■ What to work on
Transcribe the data below verbatim from the line with "fx_px: 1979" to the line with "focal_mm: 4.6". Include both of those lines.

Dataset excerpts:
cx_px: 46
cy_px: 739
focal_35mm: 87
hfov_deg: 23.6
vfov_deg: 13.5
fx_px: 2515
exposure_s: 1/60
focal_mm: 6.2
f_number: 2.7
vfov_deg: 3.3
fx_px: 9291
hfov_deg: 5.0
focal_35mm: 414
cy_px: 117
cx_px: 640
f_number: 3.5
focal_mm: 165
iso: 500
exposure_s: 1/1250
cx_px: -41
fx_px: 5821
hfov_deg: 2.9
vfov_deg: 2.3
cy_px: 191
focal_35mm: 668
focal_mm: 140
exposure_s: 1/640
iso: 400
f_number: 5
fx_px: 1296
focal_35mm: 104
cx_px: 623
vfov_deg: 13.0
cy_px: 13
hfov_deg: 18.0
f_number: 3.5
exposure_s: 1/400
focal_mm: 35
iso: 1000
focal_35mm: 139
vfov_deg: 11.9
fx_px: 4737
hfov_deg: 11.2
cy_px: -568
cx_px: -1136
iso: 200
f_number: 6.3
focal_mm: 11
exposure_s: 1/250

* * *

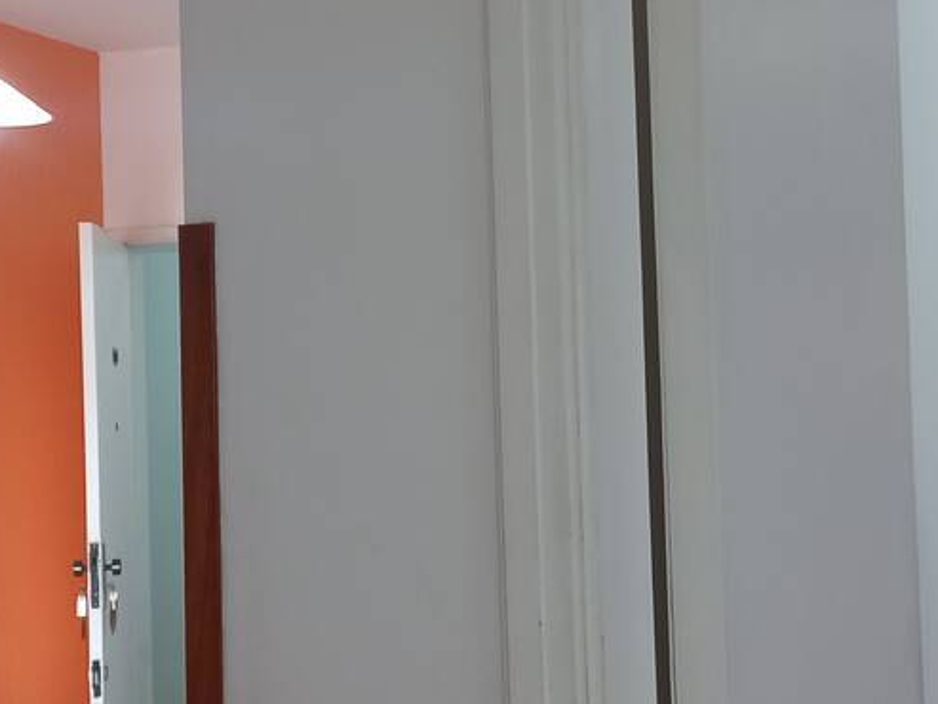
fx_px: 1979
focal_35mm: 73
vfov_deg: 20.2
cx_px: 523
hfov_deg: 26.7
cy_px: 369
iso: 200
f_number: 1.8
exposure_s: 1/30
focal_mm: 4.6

■ Result for this task
fx_px: 1979
focal_35mm: 73
vfov_deg: 20.2
cx_px: 523
hfov_deg: 26.7
cy_px: 369
iso: 200
f_number: 1.8
exposure_s: 1/30
focal_mm: 4.6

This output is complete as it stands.